** Task statement **
From the entries below, tally the lines with "zakladať" in them and reply with that figure only.

** Saved data entries **
○ ○ ○

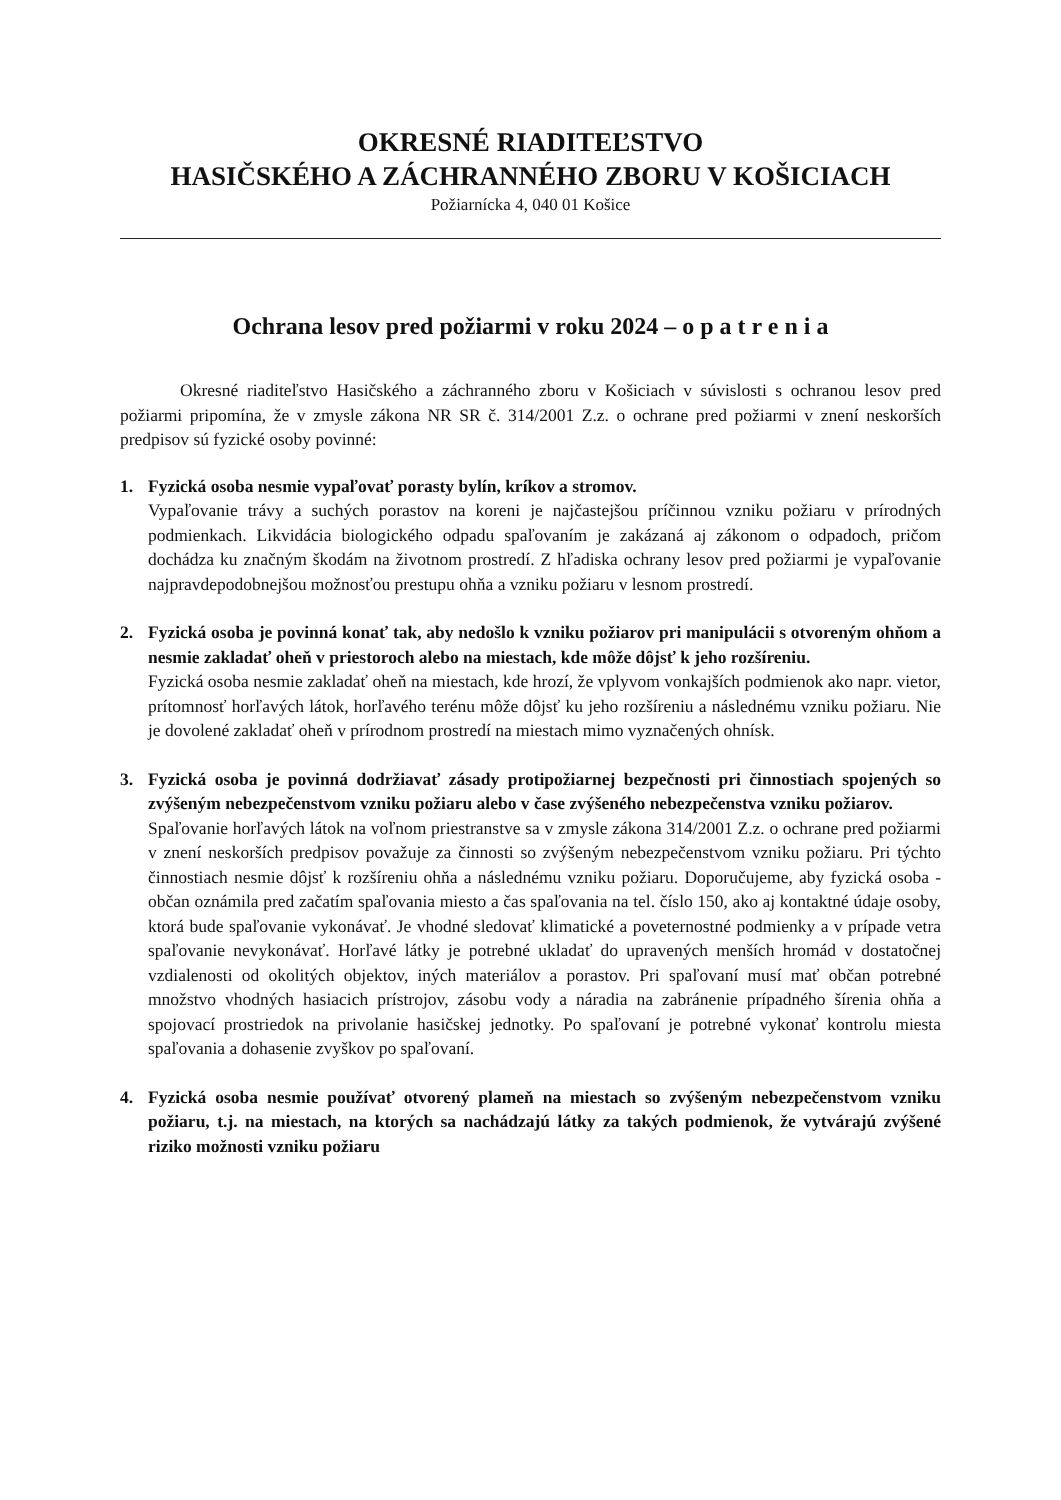OKRESNÉ RIADITEĽSTVO
HASIČSKÉHO A ZÁCHRANNÉHO ZBORU V KOŠICIACH
Požiarnícka 4, 040 01 Košice
Ochrana lesov pred požiarmi v roku 2024 – o p a t r e n i a
Okresné riaditeľstvo Hasičského a záchranného zboru v Košiciach v súvislosti s ochranou lesov pred požiarmi pripomína, že v zmysle zákona NR SR č. 314/2001 Z.z. o ochrane pred požiarmi v znení neskorších predpisov sú fyzické osoby povinné:
1. Fyzická osoba nesmie vypaľovať porasty bylín, kríkov a stromov.
Vypaľovanie trávy a suchých porastov na koreni je najčastejšou príčinnou vzniku požiaru v prírodných podmienkach. Likvidácia biologického odpadu spaľovaním je zakázaná aj zákonom o odpadoch, pričom dochádza ku značným škodám na životnom prostredí. Z hľadiska ochrany lesov pred požiarmi je vypaľovanie najpravdepodobnejšou možnosťou prestupu ohňa a vzniku požiaru v lesnom prostredí.
2. Fyzická osoba je povinná konať tak, aby nedošlo k vzniku požiarov pri manipulácii s otvoreným ohňom a nesmie zakladať oheň v priestoroch alebo na miestach, kde môže dôjsť k jeho rozšíreniu.
Fyzická osoba nesmie zakladať oheň na miestach, kde hrozí, že vplyvom vonkajších podmienok ako napr. vietor, prítomnosť horľavých látok, horľavého terénu môže dôjsť ku jeho rozšíreniu a následnému vzniku požiaru. Nie je dovolené zakladať oheň v prírodnom prostredí na miestach mimo vyznačených ohnísk.
3. Fyzická osoba je povinná dodržiavať zásady protipožiarnej bezpečnosti pri činnostiach spojených so zvýšeným nebezpečenstvom vzniku požiaru alebo v čase zvýšeného nebezpečenstva vzniku požiarov.
Spaľovanie horľavých látok na voľnom priestranstve sa v zmysle zákona 314/2001 Z.z. o ochrane pred požiarmi v znení neskorších predpisov považuje za činnosti so zvýšeným nebezpečenstvom vzniku požiaru. Pri týchto činnostiach nesmie dôjsť k rozšíreniu ohňa a následnému vzniku požiaru. Doporučujeme, aby fyzická osoba - občan oznámila pred začatím spaľovania miesto a čas spaľovania na tel. číslo 150, ako aj kontaktné údaje osoby, ktorá bude spaľovanie vykonávať. Je vhodné sledovať klimatické a poveternostné podmienky a v prípade vetra spaľovanie nevykonávať. Horľavé látky je potrebné ukladať do upravených menších hromád v dostatočnej vzdialenosti od okolitých objektov, iných materiálov a porastov. Pri spaľovaní musí mať občan potrebné množstvo vhodných hasiacich prístrojov, zásobu vody a náradia na zabránenie prípadného šírenia ohňa a spojovací prostriedok na privolanie hasičskej jednotky. Po spaľovaní je potrebné vykonať kontrolu miesta spaľovania a dohasenie zvyškov po spaľovaní.
4. Fyzická osoba nesmie používať otvorený plameň na miestach so zvýšeným nebezpečenstvom vzniku požiaru, t.j. na miestach, na ktorých sa nachádzajú látky za takých podmienok, že vytvárajú zvýšené riziko možnosti vzniku požiaru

○ ○ ○

** Solution for this task **
2